Learning Paths » 5A Interacting
Jude the Obscure, Thomas Hardy
- What has happened to the children? What is the meaning of the message left by the boy?
The children are dead, killed by the elder boy that, after killing his brothers has killed himself. Jude found a message on the boy's hand which says "Done because we are too menny". This means that little Jude was conscious of what he was doing. He did it because in the family they were too many and had economic problems.
- How do Sue and Jude explain the tragedy?
The answer to this question is in lines 29-34. In these lines Hardy says that the Sue and Jude think that little Jude act in that way because he went into Sue's bedroom but he saw that she wasn't there and "was thrown into a fit of aggravated despondency that the events and information of the evening before had induced in his morbid temperament."
- What do you think "the events and information of the evening before" are (line 33)?
Probably the "events and information of the evening before" are something tragic that have traughted little Jude and that have made the boy do what he did. Probably someone told him about some economic problems. This would explain why he wrote in the message that they too many. Anothere conjecture that I can make, is that the evening before someone told little Jude that Sue was pregnant. My theory is argumentated by the words "[...]it was necessary to take care of herself (Sue) lest she should endanger a coming life".
- What kind of narrator does Hardy use?
Hardy uses an extarnal omniscent narrator.
- Where is the passage in the narrator's comment on the tragic event most explicit?
In my opinion the passage in the narrator's comment on the tragic event is most explicit in the last parte where he says "On that little shape had converged all the inauspiciousness and shadow which had darkened the first union of Jude".

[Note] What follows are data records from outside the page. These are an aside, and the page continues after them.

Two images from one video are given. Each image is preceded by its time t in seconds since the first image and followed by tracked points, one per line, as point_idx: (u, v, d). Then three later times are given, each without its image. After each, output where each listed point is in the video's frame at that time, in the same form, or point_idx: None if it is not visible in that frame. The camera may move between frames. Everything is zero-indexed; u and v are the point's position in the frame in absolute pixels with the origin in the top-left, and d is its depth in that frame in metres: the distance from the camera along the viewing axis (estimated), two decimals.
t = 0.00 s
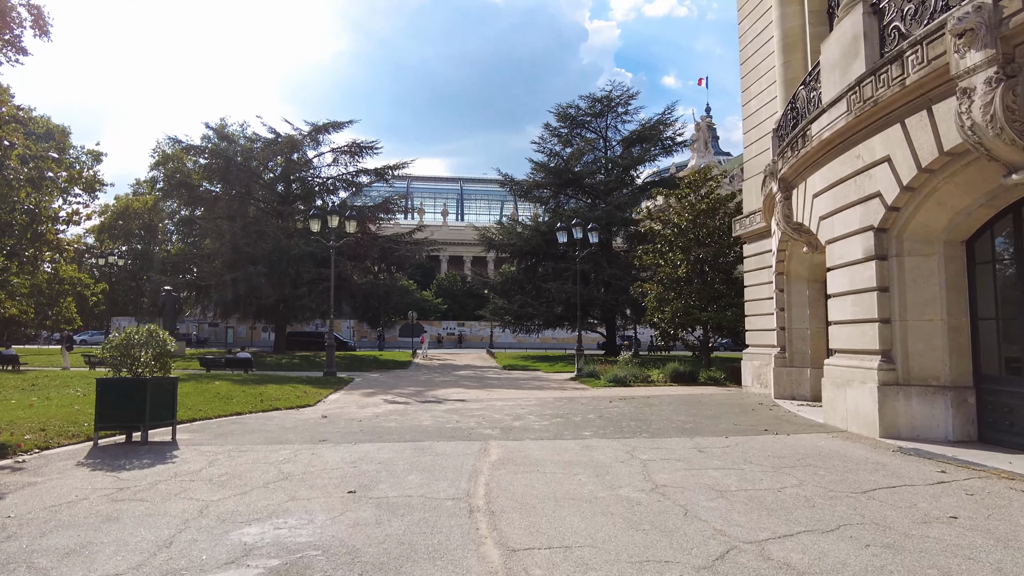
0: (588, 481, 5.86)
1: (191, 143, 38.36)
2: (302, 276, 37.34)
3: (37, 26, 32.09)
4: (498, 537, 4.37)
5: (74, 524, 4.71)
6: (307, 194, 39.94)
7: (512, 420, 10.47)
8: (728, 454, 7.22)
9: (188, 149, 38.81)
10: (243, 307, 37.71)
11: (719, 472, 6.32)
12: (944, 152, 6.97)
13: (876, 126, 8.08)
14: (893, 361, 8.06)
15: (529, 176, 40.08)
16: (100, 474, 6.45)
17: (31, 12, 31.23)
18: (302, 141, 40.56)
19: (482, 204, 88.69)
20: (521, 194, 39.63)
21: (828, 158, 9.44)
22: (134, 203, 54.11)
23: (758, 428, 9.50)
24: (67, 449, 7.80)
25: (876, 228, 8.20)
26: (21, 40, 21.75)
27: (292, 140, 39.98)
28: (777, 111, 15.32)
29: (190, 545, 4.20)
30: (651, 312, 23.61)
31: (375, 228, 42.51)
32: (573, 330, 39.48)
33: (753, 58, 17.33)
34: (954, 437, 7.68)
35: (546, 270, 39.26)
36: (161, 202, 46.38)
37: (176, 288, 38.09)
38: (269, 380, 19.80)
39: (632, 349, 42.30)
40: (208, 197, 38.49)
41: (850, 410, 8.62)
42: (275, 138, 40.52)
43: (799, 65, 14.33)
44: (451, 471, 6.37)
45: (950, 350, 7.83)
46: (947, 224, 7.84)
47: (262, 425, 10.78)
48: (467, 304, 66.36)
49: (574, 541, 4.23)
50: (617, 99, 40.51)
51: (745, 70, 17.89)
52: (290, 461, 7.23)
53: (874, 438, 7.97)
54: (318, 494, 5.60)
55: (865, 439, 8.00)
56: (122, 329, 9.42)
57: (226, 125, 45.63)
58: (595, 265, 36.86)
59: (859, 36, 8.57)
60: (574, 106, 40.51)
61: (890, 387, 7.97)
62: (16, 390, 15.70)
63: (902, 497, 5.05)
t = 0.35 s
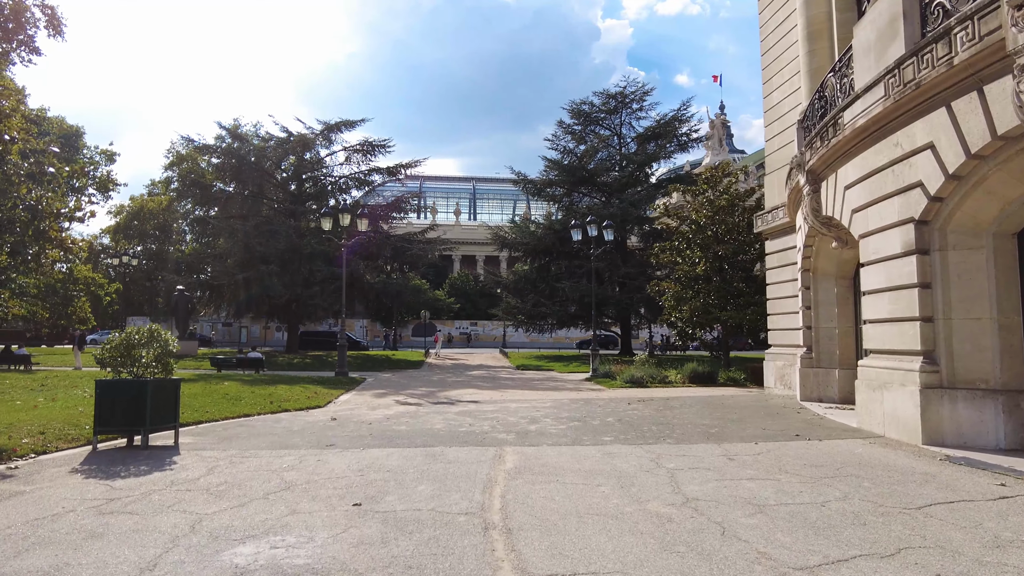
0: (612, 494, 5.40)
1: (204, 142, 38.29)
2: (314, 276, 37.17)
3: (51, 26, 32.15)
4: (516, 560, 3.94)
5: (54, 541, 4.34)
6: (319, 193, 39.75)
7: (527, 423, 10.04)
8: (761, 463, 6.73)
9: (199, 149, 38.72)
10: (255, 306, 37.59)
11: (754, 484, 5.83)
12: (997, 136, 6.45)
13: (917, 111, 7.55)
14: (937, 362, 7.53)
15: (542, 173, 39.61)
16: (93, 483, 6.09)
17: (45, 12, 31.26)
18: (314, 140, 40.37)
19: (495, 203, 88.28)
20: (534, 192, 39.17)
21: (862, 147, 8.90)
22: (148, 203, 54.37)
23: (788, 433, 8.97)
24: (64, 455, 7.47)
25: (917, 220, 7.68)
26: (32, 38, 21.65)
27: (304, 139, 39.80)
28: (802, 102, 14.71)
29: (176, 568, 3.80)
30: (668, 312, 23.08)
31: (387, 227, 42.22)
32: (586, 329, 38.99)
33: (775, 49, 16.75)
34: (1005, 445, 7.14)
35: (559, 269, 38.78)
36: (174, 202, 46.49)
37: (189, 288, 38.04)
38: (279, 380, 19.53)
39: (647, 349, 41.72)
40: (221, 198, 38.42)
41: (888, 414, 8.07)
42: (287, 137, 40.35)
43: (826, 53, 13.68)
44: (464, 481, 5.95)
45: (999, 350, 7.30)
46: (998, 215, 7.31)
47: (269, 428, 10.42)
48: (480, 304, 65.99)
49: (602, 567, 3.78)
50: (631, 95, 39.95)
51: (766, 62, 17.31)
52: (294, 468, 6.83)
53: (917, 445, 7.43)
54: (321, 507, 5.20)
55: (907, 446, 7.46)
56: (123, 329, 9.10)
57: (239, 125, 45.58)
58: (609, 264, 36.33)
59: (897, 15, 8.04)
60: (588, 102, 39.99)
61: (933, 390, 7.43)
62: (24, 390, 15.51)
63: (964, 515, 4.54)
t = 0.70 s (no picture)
0: (646, 513, 4.94)
1: (220, 144, 38.31)
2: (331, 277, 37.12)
3: (70, 29, 32.32)
4: None
5: (39, 564, 3.99)
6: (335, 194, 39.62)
7: (548, 429, 9.62)
8: (803, 476, 6.23)
9: (215, 150, 38.76)
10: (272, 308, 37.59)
11: (798, 500, 5.34)
12: None
13: (968, 95, 7.01)
14: (992, 366, 6.99)
15: (559, 172, 39.14)
16: (91, 495, 5.76)
17: (64, 16, 31.43)
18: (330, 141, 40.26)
19: (511, 204, 87.83)
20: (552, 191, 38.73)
21: (903, 136, 8.35)
22: (167, 205, 54.82)
23: (825, 440, 8.44)
24: (67, 462, 7.18)
25: (968, 213, 7.14)
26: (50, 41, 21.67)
27: (320, 139, 39.71)
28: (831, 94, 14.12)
29: None
30: (690, 312, 22.57)
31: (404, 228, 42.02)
32: (605, 330, 38.50)
33: (802, 39, 16.15)
34: None
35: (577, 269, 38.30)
36: (192, 204, 46.72)
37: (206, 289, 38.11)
38: (294, 383, 19.32)
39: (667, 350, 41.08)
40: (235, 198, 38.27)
41: (936, 421, 7.53)
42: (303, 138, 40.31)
43: (857, 42, 13.08)
44: (484, 495, 5.55)
45: None
46: None
47: (281, 434, 10.09)
48: (497, 304, 65.63)
49: None
50: (650, 92, 39.38)
51: (792, 53, 16.71)
52: (304, 479, 6.46)
53: (970, 455, 6.89)
54: (330, 525, 4.81)
55: (960, 456, 6.92)
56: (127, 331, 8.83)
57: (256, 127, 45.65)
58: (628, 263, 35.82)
59: None
60: (605, 100, 39.45)
61: (989, 396, 6.89)
62: (38, 393, 15.36)
63: None
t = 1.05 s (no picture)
0: (684, 537, 4.44)
1: (233, 143, 38.19)
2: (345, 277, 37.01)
3: (84, 30, 32.30)
4: None
5: None
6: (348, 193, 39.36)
7: (567, 435, 9.15)
8: (848, 489, 5.71)
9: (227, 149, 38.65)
10: (286, 308, 37.47)
11: (849, 517, 4.84)
12: None
13: None
14: None
15: (574, 170, 38.61)
16: (80, 508, 5.38)
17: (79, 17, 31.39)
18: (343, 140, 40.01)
19: (525, 203, 87.30)
20: (567, 190, 38.22)
21: (948, 122, 7.80)
22: (183, 205, 55.03)
23: (865, 447, 7.89)
24: (62, 471, 6.81)
25: None
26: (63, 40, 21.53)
27: (333, 139, 39.48)
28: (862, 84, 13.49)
29: None
30: (710, 312, 22.02)
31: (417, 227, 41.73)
32: (620, 330, 37.98)
33: (829, 28, 15.53)
34: None
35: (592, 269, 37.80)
36: (207, 204, 46.72)
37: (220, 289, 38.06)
38: (305, 384, 19.00)
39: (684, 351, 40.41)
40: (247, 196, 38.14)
41: (989, 429, 6.95)
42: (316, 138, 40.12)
43: (890, 29, 12.46)
44: (501, 511, 5.10)
45: None
46: None
47: (289, 439, 9.70)
48: (511, 304, 65.19)
49: None
50: (667, 88, 38.77)
51: (818, 43, 16.09)
52: (308, 490, 6.04)
53: None
54: (333, 545, 4.38)
55: (1019, 468, 6.35)
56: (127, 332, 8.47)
57: (269, 127, 45.55)
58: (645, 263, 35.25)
59: None
60: (621, 96, 38.89)
61: None
62: (46, 395, 15.13)
63: None
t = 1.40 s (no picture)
0: (715, 557, 3.97)
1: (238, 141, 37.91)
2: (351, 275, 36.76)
3: (88, 27, 32.08)
4: None
5: None
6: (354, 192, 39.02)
7: (578, 438, 8.71)
8: (889, 499, 5.24)
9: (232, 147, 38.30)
10: (292, 306, 37.22)
11: (896, 532, 4.36)
12: None
13: None
14: None
15: (582, 167, 38.15)
16: (54, 519, 4.97)
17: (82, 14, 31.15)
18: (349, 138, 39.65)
19: (532, 203, 86.87)
20: (575, 187, 37.76)
21: (987, 104, 7.28)
22: (189, 205, 54.89)
23: (898, 451, 7.40)
24: (43, 477, 6.42)
25: None
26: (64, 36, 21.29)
27: (339, 136, 39.15)
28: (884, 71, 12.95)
29: None
30: (722, 311, 21.52)
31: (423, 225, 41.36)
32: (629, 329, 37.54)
33: (848, 15, 15.00)
34: None
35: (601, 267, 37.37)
36: (212, 203, 46.51)
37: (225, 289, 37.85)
38: (309, 384, 18.62)
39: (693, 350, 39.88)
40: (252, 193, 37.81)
41: None
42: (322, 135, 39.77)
43: (915, 13, 11.92)
44: (511, 525, 4.65)
45: None
46: None
47: (287, 441, 9.29)
48: (518, 304, 64.76)
49: None
50: (677, 84, 38.26)
51: (836, 31, 15.57)
52: (302, 499, 5.62)
53: None
54: (325, 564, 3.94)
55: None
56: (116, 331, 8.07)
57: (275, 125, 45.29)
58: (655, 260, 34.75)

- What view of late Victorian society can you detect in Jude's attempt to comfort Sue?
In "Jude the Obscure" Hardy expresses all he thinks about the Victorian Age as he's a representative of the anti-Victorianism. The text conveys the idea of an Age of great contradictions, where what appears does not coincide with the truth. Hardy openly and effectively criticises the society where he lives and most of all its costumes. Moreover from what Jude says to Sue the reader finds that feeling of death which is representative of the Victorian Age ("the beginning of the coming universal wish not to live").
- What do you think will happen to Jude and Sue?
Just considering the exctract I have just read, Jude the Obscure, seems a tragedy so I don't think that Sue and Jude will have the strenght to forget what has happened, their life will be ruined.The only nice thing that has happened in their lives now is gone. But Sue is pregnant so probably this means that thee have a second opportunity.
- What can you say of Hardy's attitude to life?
In my opinion Hardy thinks that bad behaviours have to be necessary punished. More specifically he goes against society's bad attitudes which caused the transformation of traditional and good values replaced by industrialization and the wish to reach more power than ever. Hardy's novels also convey a sense of uncertain future and fear for what will happen after death even because God's figure is questioned.